Responding to an annual price rise across the majority of regulated tickets announced today, the party has highlighted that average fares have increased by 42% since 2010 and have risen two and half times faster than wages.
Labour pointed out that some will be paying £3,350 more to travel to work than when the Tories came to power, and that the highest increase – of £3,355 – is for the Virgin Trains season ticket between Birmingham and London Euston.
Labour’s Jim McMahon said: “Decisions taken by government ministers are making rail travel unaffordable and discouraging people back on to the network which will be vital for getting the rail sector on a stable footing.”
The largest percentage increase identified was between Thame Bridge Parkway near Walsall and Nuneaton, where the price of an annual season ticket in January 2020 will have risen by 61% since 2010.
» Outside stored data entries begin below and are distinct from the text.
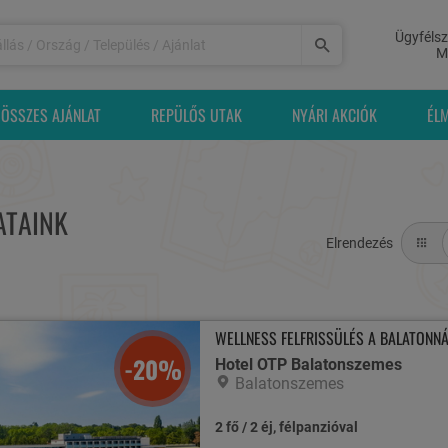
Ügyfélsz
M
ÖSSZES AJÁNLAT
REPÜLŐS UTAK
NYÁRI AKCIÓK
ÉL
ATAINK
Elrendezés
WELLNESS FELFRISSÜLÉS A BALATONNÁ
-20%
Hotel OTP Balatonszemes
Balatonszemes
2 fő / 2 éj, félpanzióval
The Shadow Transport Secretary added: “The truth is that our fragmented, privatised railway drives up costs and leaves passengers paying more for less.
“Labour has long argued that public ownership of the rail network will provide better value for the taxpayer and for passengers, the government must stop paying the profit of the private rail companies and bring the network in-house.”
Price increases come into force every January for regulated fares and the rise is linked to the previous July’s retail price index (RPI) measure of inflation – published by the Office for National Statistics today.
TSSA general secretary Manuel Cortes has said that the government should rule out the increase in 2021 due to the Covid crisis, and called on ministers to “come clean” and declare that they are taking railways back into public ownership.
Cortes said: “Since the pandemic hit our shores, our railways have kept key workers and vital supplies moving. There can be no doubt how vital our rail infrastructure is for the wellbeing of our nation and for our efforts to decarbonise our economy.
“With that in mind our industry needs a new start, which puts passengers not profits first. Let’s not forget that last month the ONS also reclassified train companies in England, Wales and Scotland as public bodies.
“This is the moment for government to come clean and tell us that not only will there be no increase in fares but that they are taking our railways back into public ownership.
“We simply must get more people to use our railways for leisure travel as there is very likely to be a drop in commuter numbers as we feel the bite of what is expected to be a very deep recession and also increased home working taking hold.
“This means putting in place a new affordable and more flexible fare structure which serves the needs of changing working patterns and which strongly promotes people using our railways for leisure purposes.”
The RPI is higher than the more commonly used consumer price index (CPI). RPI includes the costs of housing, including mortgage interest costs and council tax for example, while CPI does not.
The 1.6% RPI figure for July published today compares to 1% for the CPI measure of inflation for the same month, which rose from 0.6% in June despite the ongoing economic impact of the coronavirus pandemic.